Similar to Clay Davenport then, I find major league equivalencies are useful for projecting rookies—only slightly less useful than projections for MLB veterans based on MLB statistics. One difference between my forecasts and most other forecasts is mine differentiate rookies more—my wOBA projections vary over twice as much as Steamer 2016 projections and Depth Charts 2018 projections. In my experience, I’ve found existing MLB projection systems, Steamer and ZiPS (in the above analysis), THE BAT (anecdotally), and MARCEL (by definition) tend to be pretty conservative when projecting rookies–most rookies are projected close to league average (relative to my MLE projections, which vary more). Only a few are projected above average each year. My projections are more aggressive, though wrong to a similar degree. Some readers may prefer this differentiation, as top prospects are often (but not always) given more optimistic forecasts in my system (for example, Ronald Acuna Jr. was far higher in my system than in other systems—though still too low). Some readers may not. My goal isn’t to outperform the other more complex forecasting systems, which appropriately account for a lot more than my MLEs, which only account for one year of performance and one year of aging. I’m a big fan of the existing systems and rely upon them heavily in my own decision making. My goal is simply to add another valuable input to help readers analyze rookies and prospects.
Find the calculator here: The Dynasty Guru’s MLB Equivalency Calculator. Go ahead and start plugging in rookies and minor leaguers!

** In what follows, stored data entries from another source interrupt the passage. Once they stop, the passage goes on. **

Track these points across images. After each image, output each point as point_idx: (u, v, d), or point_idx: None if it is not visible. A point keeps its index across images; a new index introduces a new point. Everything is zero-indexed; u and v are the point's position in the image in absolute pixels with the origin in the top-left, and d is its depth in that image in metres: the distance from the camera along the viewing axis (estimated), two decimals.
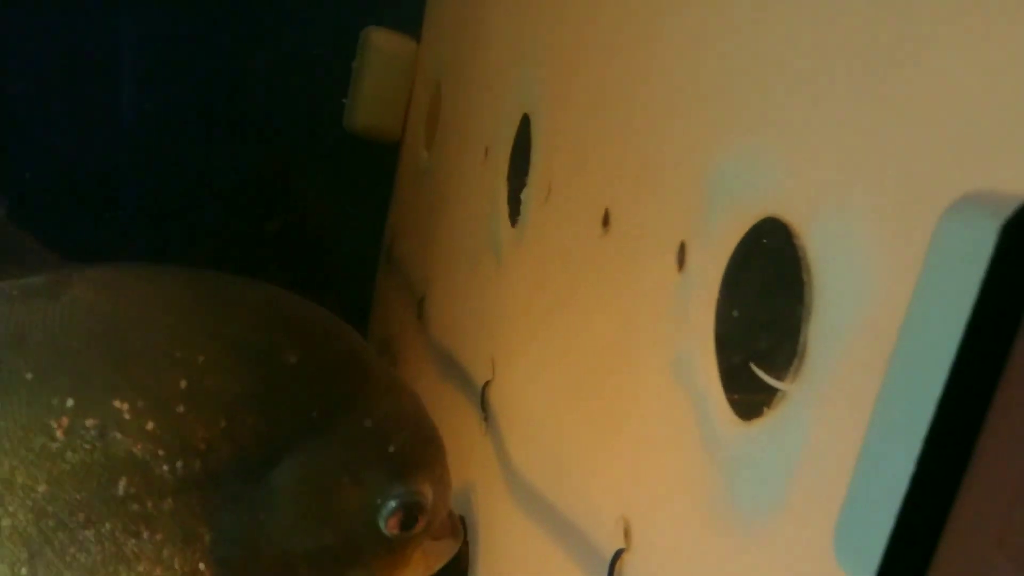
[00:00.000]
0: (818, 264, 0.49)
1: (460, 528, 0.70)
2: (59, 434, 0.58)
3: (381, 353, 1.44)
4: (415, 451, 0.66)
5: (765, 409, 0.53)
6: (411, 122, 1.51)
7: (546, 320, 0.87)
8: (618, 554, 0.72)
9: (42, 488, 0.58)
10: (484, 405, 1.01)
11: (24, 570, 0.58)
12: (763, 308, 0.54)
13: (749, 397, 0.54)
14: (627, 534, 0.70)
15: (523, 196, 0.95)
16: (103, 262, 0.67)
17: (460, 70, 1.29)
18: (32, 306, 0.61)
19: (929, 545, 0.33)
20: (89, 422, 0.58)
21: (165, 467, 0.59)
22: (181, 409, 0.59)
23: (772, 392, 0.52)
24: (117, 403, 0.59)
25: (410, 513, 0.64)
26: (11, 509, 0.58)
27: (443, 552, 0.69)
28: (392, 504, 0.63)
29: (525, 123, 0.97)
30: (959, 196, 0.35)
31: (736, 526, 0.56)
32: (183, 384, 0.59)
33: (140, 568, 0.59)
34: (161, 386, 0.59)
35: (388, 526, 0.63)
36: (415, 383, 1.32)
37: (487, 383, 1.01)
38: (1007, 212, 0.31)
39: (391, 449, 0.64)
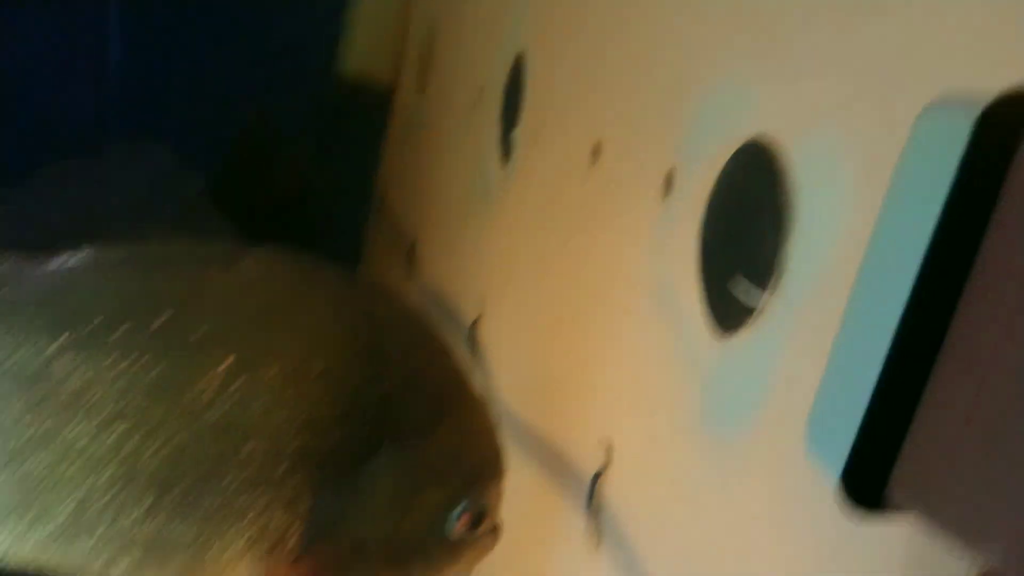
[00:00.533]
0: (798, 184, 0.50)
1: (500, 527, 0.73)
2: (209, 393, 0.64)
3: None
4: (489, 461, 0.72)
5: (743, 326, 0.55)
6: (404, 67, 1.51)
7: (536, 255, 0.89)
8: (599, 473, 0.74)
9: (182, 438, 0.64)
10: (472, 342, 1.03)
11: (148, 510, 0.65)
12: (744, 230, 0.56)
13: (728, 315, 0.56)
14: (609, 454, 0.72)
15: (514, 135, 0.97)
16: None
17: (453, 13, 1.29)
18: (208, 273, 0.68)
19: (899, 431, 0.34)
20: (236, 385, 0.64)
21: (289, 438, 0.65)
22: (315, 389, 0.65)
23: (750, 310, 0.54)
24: (264, 373, 0.65)
25: (477, 517, 0.70)
26: (152, 454, 0.64)
27: (491, 544, 0.73)
28: (464, 507, 0.69)
29: (518, 64, 0.98)
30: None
31: (712, 440, 0.58)
32: (321, 366, 0.65)
33: (242, 524, 0.65)
34: (304, 365, 0.65)
35: (456, 527, 0.69)
36: None
37: (476, 320, 1.03)
38: (980, 106, 0.33)
39: (472, 457, 0.70)
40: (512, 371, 0.92)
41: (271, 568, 0.68)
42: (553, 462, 0.81)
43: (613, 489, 0.72)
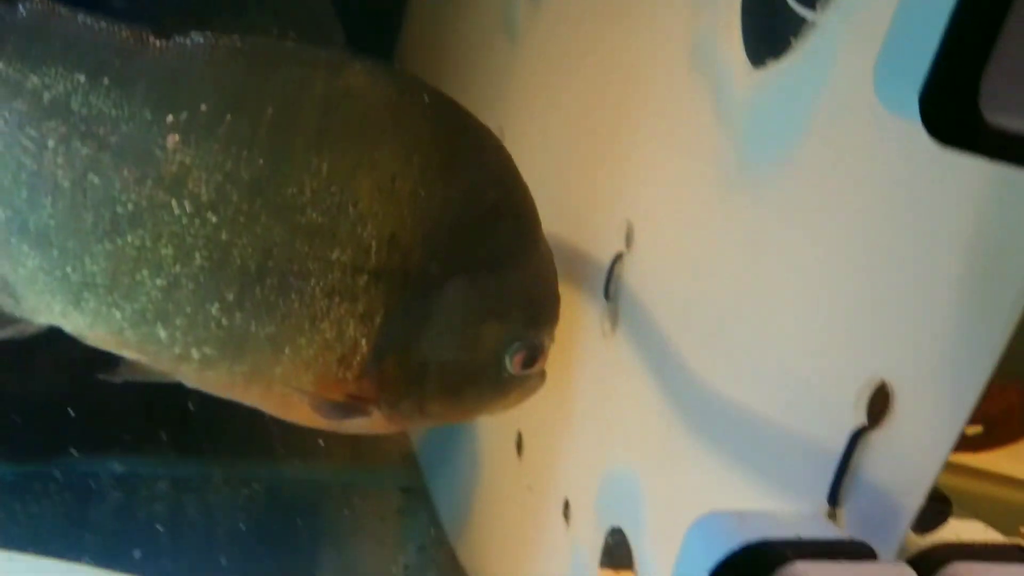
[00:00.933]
0: None
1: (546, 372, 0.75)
2: (303, 196, 0.65)
3: None
4: (547, 304, 0.73)
5: (789, 49, 0.52)
6: None
7: (564, 54, 0.86)
8: (617, 258, 0.73)
9: (272, 236, 0.64)
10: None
11: (231, 303, 0.65)
12: None
13: (774, 38, 0.54)
14: (629, 237, 0.70)
15: None
16: None
17: None
18: (315, 76, 0.67)
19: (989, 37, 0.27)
20: (330, 193, 0.65)
21: (372, 252, 0.66)
22: (402, 208, 0.66)
23: (799, 26, 0.52)
24: (356, 184, 0.65)
25: (531, 356, 0.71)
26: (242, 248, 0.64)
27: (537, 386, 0.74)
28: (521, 346, 0.70)
29: None
30: None
31: (747, 181, 0.56)
32: (411, 186, 0.66)
33: (317, 330, 0.66)
34: (395, 181, 0.66)
35: (512, 363, 0.70)
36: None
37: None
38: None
39: (534, 300, 0.72)
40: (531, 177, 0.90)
41: (339, 379, 0.68)
42: (570, 248, 0.79)
43: (631, 273, 0.70)
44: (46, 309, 0.68)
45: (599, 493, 0.72)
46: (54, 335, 0.94)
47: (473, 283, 0.69)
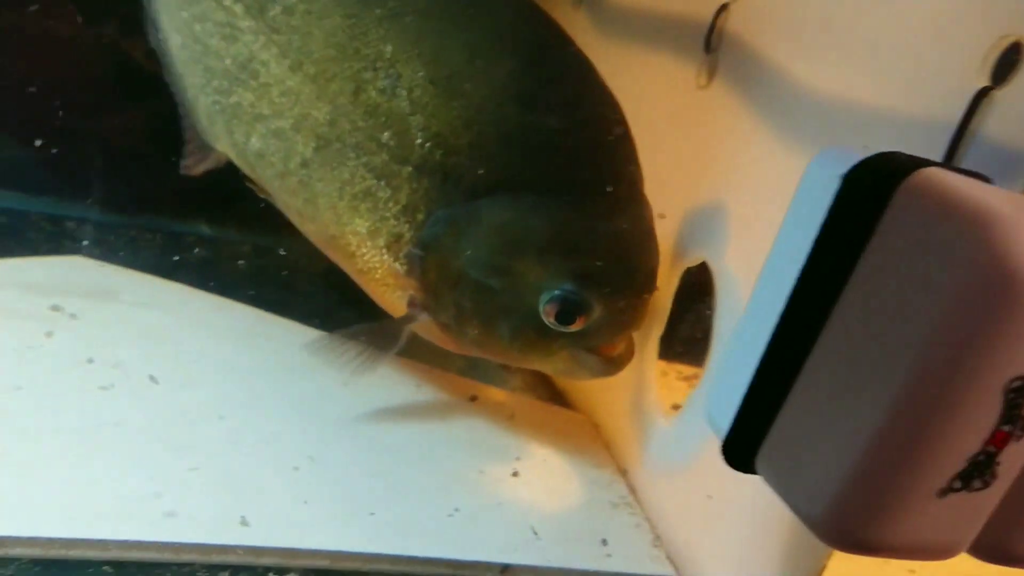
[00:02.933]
0: None
1: (623, 360, 0.69)
2: (371, 69, 0.67)
3: None
4: (611, 270, 0.65)
5: None
6: None
7: None
8: (722, 8, 0.73)
9: (342, 101, 0.68)
10: None
11: (308, 157, 0.70)
12: None
13: None
14: None
15: None
16: None
17: None
18: None
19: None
20: (394, 71, 0.67)
21: (421, 142, 0.66)
22: (460, 106, 0.65)
23: None
24: (420, 70, 0.66)
25: (567, 310, 0.64)
26: (320, 107, 0.69)
27: (592, 369, 0.68)
28: (556, 294, 0.64)
29: None
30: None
31: None
32: (473, 87, 0.65)
33: (365, 207, 0.68)
34: (459, 77, 0.66)
35: (544, 311, 0.65)
36: None
37: None
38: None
39: (593, 247, 0.65)
40: None
41: (387, 263, 0.69)
42: (665, 8, 0.80)
43: (737, 23, 0.70)
44: (215, 138, 0.80)
45: (680, 235, 0.74)
46: (144, 88, 0.99)
47: (517, 206, 0.64)
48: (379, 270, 0.70)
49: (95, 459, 0.59)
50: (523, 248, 0.64)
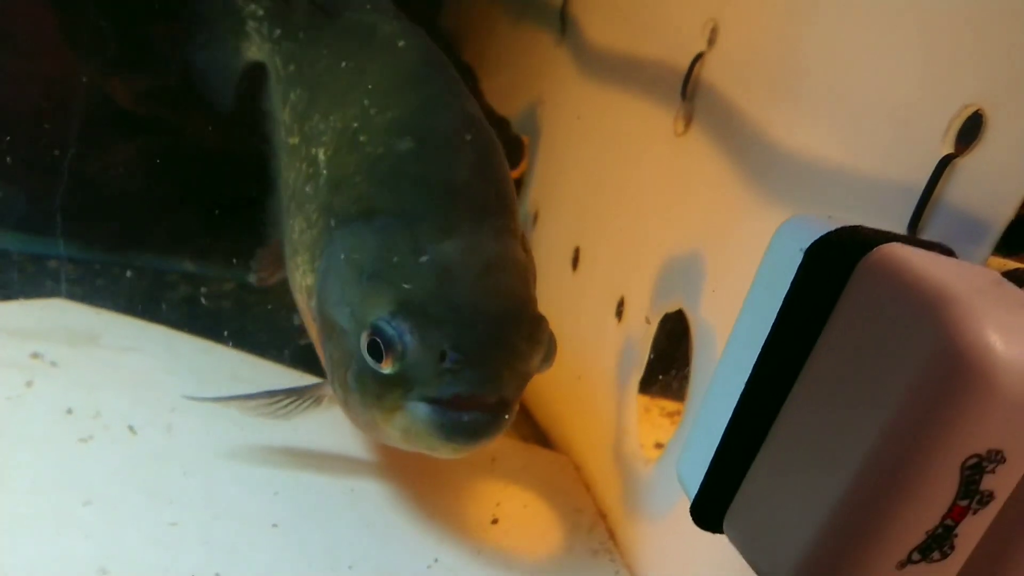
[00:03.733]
0: None
1: (477, 429, 0.60)
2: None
3: (453, 40, 1.42)
4: (438, 302, 0.59)
5: None
6: None
7: None
8: (698, 58, 0.74)
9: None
10: (564, 18, 1.02)
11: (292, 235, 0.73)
12: None
13: None
14: (712, 37, 0.72)
15: None
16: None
17: None
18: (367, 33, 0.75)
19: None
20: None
21: (323, 185, 0.68)
22: (346, 160, 0.67)
23: None
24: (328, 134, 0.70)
25: (375, 343, 0.58)
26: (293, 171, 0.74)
27: (429, 427, 0.59)
28: (370, 325, 0.58)
29: None
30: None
31: None
32: (364, 148, 0.66)
33: (296, 259, 0.71)
34: (352, 138, 0.67)
35: (360, 346, 0.59)
36: (487, 51, 1.33)
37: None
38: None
39: (413, 283, 0.59)
40: (604, 14, 0.90)
41: (311, 320, 0.71)
42: (647, 46, 0.81)
43: (713, 72, 0.71)
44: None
45: (657, 282, 0.75)
46: (136, 131, 0.99)
47: (363, 232, 0.61)
48: (310, 327, 0.70)
49: (71, 515, 0.60)
50: (354, 278, 0.61)
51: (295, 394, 0.69)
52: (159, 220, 0.99)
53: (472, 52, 1.27)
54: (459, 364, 0.57)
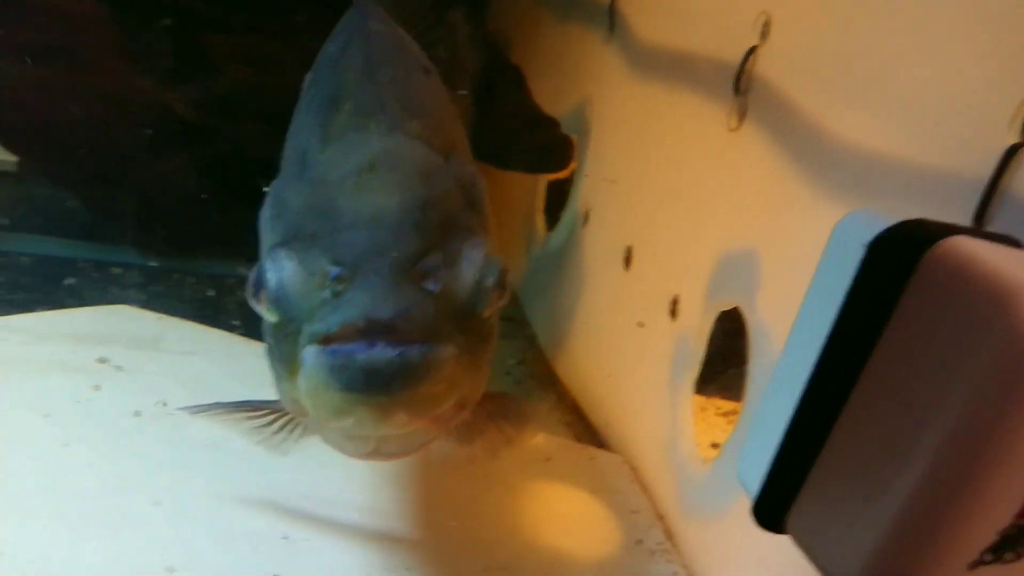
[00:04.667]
0: None
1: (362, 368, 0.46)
2: None
3: (498, 39, 1.42)
4: (314, 226, 0.51)
5: None
6: None
7: None
8: (751, 52, 0.73)
9: None
10: (612, 16, 1.01)
11: None
12: None
13: None
14: (765, 30, 0.71)
15: None
16: None
17: None
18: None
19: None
20: None
21: None
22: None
23: None
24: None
25: (253, 279, 0.51)
26: None
27: (308, 361, 0.47)
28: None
29: None
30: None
31: None
32: None
33: None
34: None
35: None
36: (532, 50, 1.33)
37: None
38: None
39: (300, 209, 0.52)
40: (654, 15, 0.90)
41: None
42: (697, 41, 0.80)
43: (767, 66, 0.70)
44: None
45: (712, 280, 0.74)
46: (194, 139, 1.02)
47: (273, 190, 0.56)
48: None
49: (140, 516, 0.61)
50: (264, 235, 0.55)
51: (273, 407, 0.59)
52: (216, 226, 1.01)
53: (519, 53, 1.27)
54: (342, 281, 0.47)
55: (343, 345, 0.45)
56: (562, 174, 1.16)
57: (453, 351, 0.47)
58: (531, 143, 1.09)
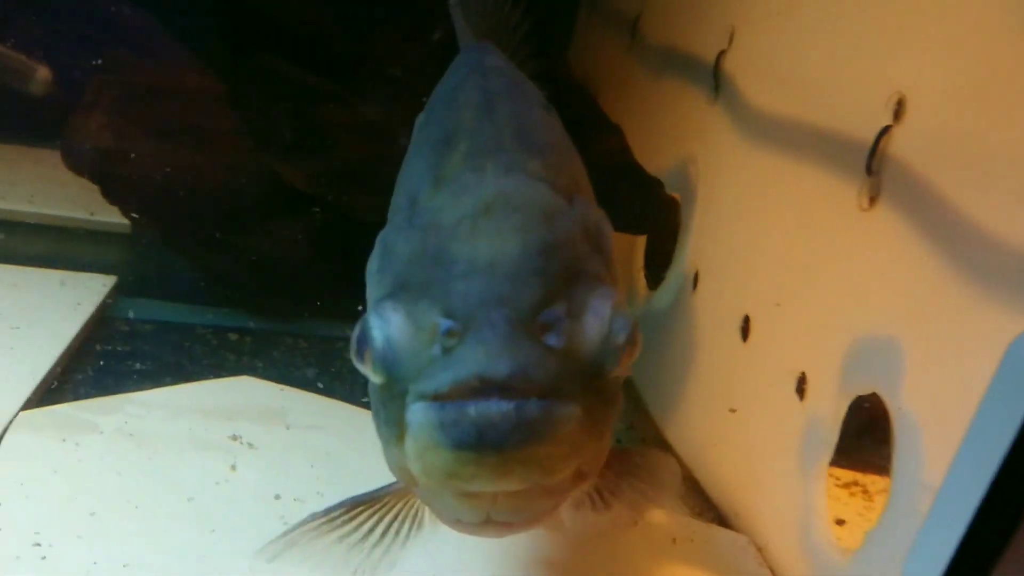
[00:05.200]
0: None
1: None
2: None
3: (586, 85, 1.42)
4: (424, 277, 0.48)
5: None
6: None
7: None
8: (884, 132, 0.72)
9: None
10: (716, 76, 1.01)
11: None
12: None
13: None
14: (899, 110, 0.70)
15: None
16: None
17: None
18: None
19: None
20: None
21: None
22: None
23: None
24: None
25: (358, 346, 0.48)
26: None
27: (416, 419, 0.44)
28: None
29: None
30: None
31: None
32: None
33: None
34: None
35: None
36: (623, 104, 1.33)
37: (722, 53, 1.01)
38: None
39: (410, 258, 0.49)
40: (770, 81, 0.89)
41: None
42: (819, 114, 0.79)
43: (902, 147, 0.69)
44: None
45: (846, 362, 0.73)
46: (308, 209, 1.04)
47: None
48: None
49: None
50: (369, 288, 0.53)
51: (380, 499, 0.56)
52: (329, 292, 1.03)
53: (607, 106, 1.27)
54: (453, 336, 0.44)
55: (453, 403, 0.42)
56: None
57: (575, 411, 0.43)
58: (635, 202, 1.08)
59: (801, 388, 0.79)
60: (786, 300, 0.84)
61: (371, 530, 0.56)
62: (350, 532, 0.56)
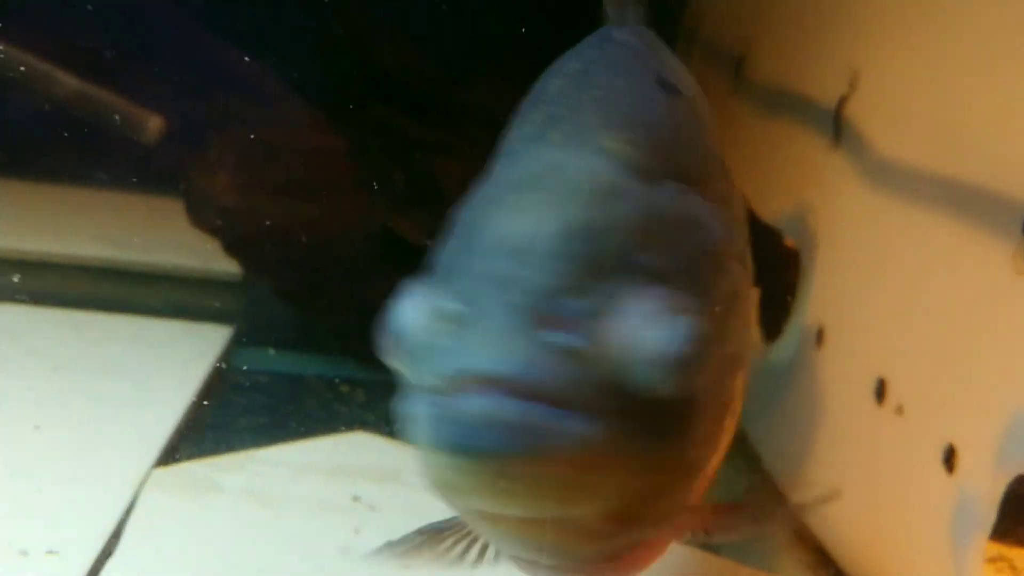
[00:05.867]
0: None
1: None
2: None
3: None
4: (452, 258, 0.44)
5: None
6: None
7: None
8: None
9: None
10: (838, 122, 0.97)
11: None
12: None
13: None
14: None
15: None
16: None
17: None
18: None
19: None
20: None
21: None
22: None
23: None
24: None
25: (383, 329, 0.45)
26: None
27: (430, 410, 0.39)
28: None
29: None
30: None
31: None
32: None
33: None
34: None
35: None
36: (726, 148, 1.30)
37: (843, 98, 0.97)
38: None
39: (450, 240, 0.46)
40: (905, 129, 0.85)
41: None
42: (963, 169, 0.75)
43: None
44: None
45: (1004, 438, 0.69)
46: (407, 256, 1.05)
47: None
48: None
49: None
50: None
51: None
52: None
53: None
54: (459, 319, 0.38)
55: (452, 396, 0.36)
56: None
57: (598, 429, 0.36)
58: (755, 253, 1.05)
59: (950, 461, 0.74)
60: (928, 366, 0.80)
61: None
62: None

Note: I recommend using statcorner.com to plug in park adjusted wOBA. Eloy Jimenez’s 2019 projection is currently displayed in the calculator as an example. It is not park adjusted. With park adjusted wOBA from statcorner.com, his wOBA projections drops to .368, very close to ZiPS’ .364 projection. Also, mind extremely high minor league BABIPs, e.g., for Vladimir Guerrero Jr. and Fernando Tatis Jr.. These guys may very well sustain high major league BABIPs, but their 2018 minor league BABIPs were too high to be fully sustainable (Vlad’s was over .400 in Double-A). Plugging in their 2018 BABIPs will thus overstate their projected wOBA (among other statistics) a bit. I’m working on a regressed BABIP-adjusted stat line for all statistics in the next update. For now, I only offer a regressed BABIP translation. This regresses BABIP 50% toward league average.
In a later update I’ll try and add a park adjust feature for the other seven statistics. I’m also working with my colleagues to build a leaderboard that automatically updates major league equivalencies for all minor leaguers–release date TBD.